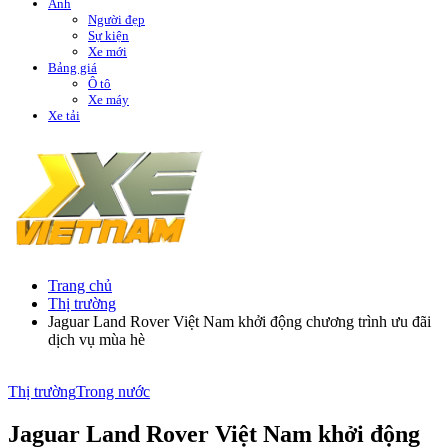
Ảnh
Người đẹp
Sự kiện
Xe mới
Bảng giá
Ô tô
Xe máy
Xe tải
Trang chủ
Thị trường
Jaguar Land Rover Việt Nam khởi động chương trình ưu đãi
dịch vụ mùa hè
Thị trường
Trong nước
Jaguar Land Rover Việt Nam khởi động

- **What you will do**
Without including any pictures, copy every line above exactly.

- **Solution below**
Ảnh
Người đẹp
Sự kiện
Xe mới
Bảng giá
Ô tô
Xe máy
Xe tải
Trang chủ
Thị trường
Jaguar Land Rover Việt Nam khởi động chương trình ưu đãi
dịch vụ mùa hè
Thị trường
Trong nước
Jaguar Land Rover Việt Nam khởi động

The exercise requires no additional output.